= Text =
Response by poster: Thanks, all...Looks like it's unanimous...I got swabbed. I'm a little concerned by how cursory the swab was. I'm worried that most people getting tested these days just want a proof of negative for travel, so these private labs don't really have an incentive to go digging for virus. When I swab myself a rub my throat raw and then spend like 20 seconds poking around each side of my brain.

Anyway, we'll see. And note that if it's negative we'll only see my mom if we are well by then. I'm just assuming we will be because colds don't take that long and if it's not covid it's probably a cold. And I can't imagine we'll still be sick on Monday, unless it's covid. The problem with involving my mom in the decision that that her emotional coping method for risk is to deny it. I can't tell you how many times I've heard "Oh, I'm sure it's not covid. You're fine." over the past 2 years. And of course it's just reinforced by the fact that so far it always HAS been nothing. She's not a covid-denier or anything and we all have all our shots, it's just her way with all risks/fears etc. "Don't worry; it's nothing . It will be fine." I call it her annoying crystal ball.

And yes, PCR tests will be back in 3 hours, which is plenty of time to cancel our trip (which we will be going to by car, not airplane).
posted by If only I had a penguin... at 9:00 AM on November 4, 2022 [2 favorites]

PCR's very job is to amplify any little shred of virus that's in there. So it should be a lot more reliable with a cursory swab.
posted by Dashy at 10:30 AM on November 4, 2022 [2 favorites]

Just to add to the base of testing knowledge, I'll share my personal anecdote about PCR vs rapid tests:

Awhile back, my long-distance partner was due for a visit and informed me a few days beforehand that they had a sore throat, but that it could be due to allergies (their local pollen had spiked recently). They took a rapid test and it was negative. They took another the next day, also negative, so we concluded it was safe to visit. They took a third after they arrived, also negative. A day or two into the visit, their symptoms worsened and started having positive rapid tests, and then I got sick as well. I had several days of negative rapid tests, but also got a PCR and it was positive. This led me to learn more about the different testing technologies, and what I learned definitely would've changed my behavior.

I'm not an expert in this field by any means, so I'm happy to be corrected, but my takeaways were:
  • There's no really "right" answer about whether someone is infected because it depends on the definition. What we tend to care about is whether illness (that is, symptoms) or the potential to cause illness in others will occur. No method is perfect, so I think it's important to think about what questions we're trying to answer.
  • PCR is more costly and complicated because it requires lab work to amplify the presence of viral particles (specifically RNA, I believe). That makes it very good at detecting very early stages of infection, but at the cost of still being positive even when there aren't enough intact viral particles to lead to illness and/or transmission.
  • Rapid tests are fast and cheap because they don't include the amplification step and detect viral antigens (rather than RNA) which require a higher level of virus in the body to be positive. As such, they're less likely to be positive when there's too little viable virus to sicken/transmit.
Given the different characteristics, I see rapid tests as a valuable tool to track improvement (I and all my friends observed the positive line fading over time) and know how long to isolate. I also think they're a valuable tool to catch unexpected infection directly before having contact with large groups or vulnerable populations. They're good to help determine when you've recovered and as a reason to avoid activities that you're just about to do. However, I think they have a real potential to instill a false sense of confidence when used as a tool to decide what to do even a day or two in the future. For future decisions, PCR is far more beneficial.

= Work instruction 1 =
Translate this sentence from the covid testing thread into Spanish: "PCR's very job is to amplify any little shred of virus that's in there."
= Work instruction 2 =
According to the covid testing thread, how will the original poster travel on the trip that might be canceled?

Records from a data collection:

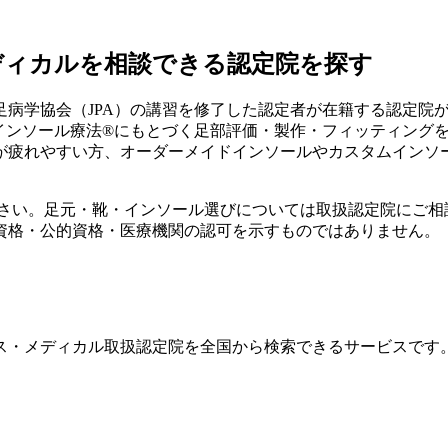
ディカルを相談できる認定院を探す
病学協会（JPA）の講習を修了した認定者が在籍する認定院
式インソール療法®にもとづく足部評価・製作・フィッティング
が疲れやすい方、オーダーメイドインソールやカスタムインソ
ださい。足元・靴・インソール選びについては取扱認定院にご相
資格・公的資格・医療機関の認可を示すものではありません。
ス・メディカル取扱認定院を全国から検索できるサービスです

= Reply 1 =
La función misma de la PCR es amplificar cualquier pequeño rastro de virus que haya allí.

= Reply 2 =
By car, not by airplane.